Als der See zur Probe eingefüllt wurde, waren die warnenden Zeichen nicht zu übersehen. Sie waren sichtbar, hörbar, spürbar. Dröhnen im Berg, Erdspalten, Erdbeben.
Die abebbten, sobald man Wasser abließ.
Schließlich ein erster Erdrutsch. Ein Riss tat sich am Hang auf, 2,4km lang, genau dort, wo später die gesamte Bergflanke abreissen sollte. Kein Grund, das Projekt aufzugeben.
Der See wurde entleert. Denn man rechnete damit, dass ein weiterer Erdrutsch den See teilen würde, baute Stollen, die wie kommunizierende Röhren wirken sollten, wenn der See wie erwartet in zwei Hälften geteilt würde.
Man ließ die Universität Padua ein maßstabsgetreues Modell bauen und einen Erdrutsch simulieren - während man den Talbewohnern erklärte, alles sei in bester Ordnung, es bestehe keinerlei Gefahr.
Statt Geld einzuspielen verursache Grande Vajont immense Kosten. So setzte man alles daran, möglichst bald die maximale Füllhöhe und dann eine Endabnahme zu erreichen. Bis man merkte, dass sich der Berg wieder in Bewegung setzte. Zuerst Millimeterweise. Aber stetig schneller werdend.
Und je schneller man abließ, umso schneller wurde der vollgesogene Berg, dem nun der Gegendruck durch das Wasser fehlte.
In jener Nacht im Oktober 1963 verlor er den letzten Halt.
La frana, der Erdrutsch, 270 Millionen Kubikmeter Fels und Geröll. Das muss man niederbrechen auf einen Zahl, mit der die Vorstellungskraft umgehen kann: Ein Würfel, ca. 650 x 650 x 650m groß. Das so oft als Vergleich bemühte, bedeckte Fußballfeld: 2,5km hoch bedeckt.
Knapp 2,5km, so lang war der Bergsturz tatsächlich. Bis zu 500m hoch riß der Hang einfach ab. Bis zu 400m war die rutschende Schicht mächtig. Wie eine offene Wunde ist die untere Hälfte des Toc noch heute kahl und blank.
270.000.000 Kubikmeter fallen in einen halb so großen See. Weil eine hauchdünne Trennschicht aus Ton unter dem Felsgestein liegt, erreichen sie dabei fast 100km/h.
Talaufwärts, Richtung Erto, wird das Tal breiter. Nur 50m hoch, verschlingt die Flutwelle dort einige Streusiedlungen mitsamt den Bewohnern.

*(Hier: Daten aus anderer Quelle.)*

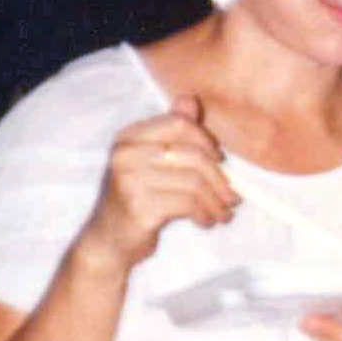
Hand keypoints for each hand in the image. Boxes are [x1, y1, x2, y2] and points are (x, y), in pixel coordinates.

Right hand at [81, 97, 236, 270]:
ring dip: (217, 202)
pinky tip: (206, 221)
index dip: (207, 141)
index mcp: (129, 137)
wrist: (108, 240)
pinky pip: (189, 204)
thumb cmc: (138, 199)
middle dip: (221, 179)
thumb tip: (190, 100)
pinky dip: (206, 214)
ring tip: (222, 214)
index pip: (179, 123)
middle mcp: (125, 154)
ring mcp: (129, 180)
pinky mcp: (139, 206)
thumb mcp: (153, 163)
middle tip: (232, 198)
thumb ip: (172, 132)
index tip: (220, 161)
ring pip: (195, 182)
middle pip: (193, 154)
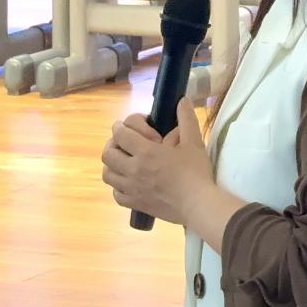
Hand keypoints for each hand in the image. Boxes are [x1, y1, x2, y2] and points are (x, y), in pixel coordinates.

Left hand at [101, 98, 213, 225]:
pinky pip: (116, 194)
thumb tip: (182, 100)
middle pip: (107, 153)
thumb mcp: (194, 141)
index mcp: (145, 152)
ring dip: (112, 164)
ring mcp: (132, 188)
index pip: (120, 133)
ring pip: (107, 174)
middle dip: (113, 144)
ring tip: (125, 161)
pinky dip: (118, 186)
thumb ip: (186, 118)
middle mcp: (133, 169)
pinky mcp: (135, 204)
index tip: (127, 126)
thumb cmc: (196, 172)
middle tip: (124, 143)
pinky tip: (129, 183)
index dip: (120, 126)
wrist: (199, 205)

Auf dem Gegenhang der Rutschung rast die Welle 250 Höhenmeter den Berg hoch, teilt sich an einem Bergsporn, statt der von der Universität Padua vorhergesagten 20m ist die Wand aus Wasser, die über die Dammkrone schwappt, über 150m hoch. Sie fällt in die Klamm, die wie ein Pistolenlauf auf Longarone gerichtet ist. 25.000.000 Kubikmeter. 25.000.000 Tonnen.
Der Damm steht. Zwei Minuten später steht in Longarone nichts mehr.
Longarone ertrinkt nicht. Longarone wird von der Druckwelle, die das Wasser vor sich herschiebt, planiert. Die Quellen widersprechen sich, wohl 2000 Menschen verlieren ihr Leben.
Kaum jemand im Ort überlebt, es gibt nur wenige Verletzte. Viele Leichen sind nackt, enthäutet, verstümmelt, von um die 500 fehlt jede Spur.
Die SADE hatte das ihre getan, um Schaden abzuwenden: Sie ließ die Bundesstrasse im Piavetal am Vorabend sperren. Sonst nichts.
Longarone evakuieren, dafür wollte keiner die Verantwortung übernehmen. Um eine Panik zu vermeiden.
Die Bewohner von Erto und Casso werden in den Tagen danach umgesiedelt, ihre Dörfer und der See zum Sperrgebiet erklärt.
Es beginnt der jahrelange Kampf um Entschädigungen und es beginnen die Strafprozesse durch alle Instanzen. Beides, Entschädigungen wie Strafen, fallen lächerlich gering aus.
Auf beiden Seiten gehen Menschen leer aus, die einen, weil sie Besitz nicht nachweisen können, die anderen, weil man ihnen keine direkte Verantwortung nachweisen kann.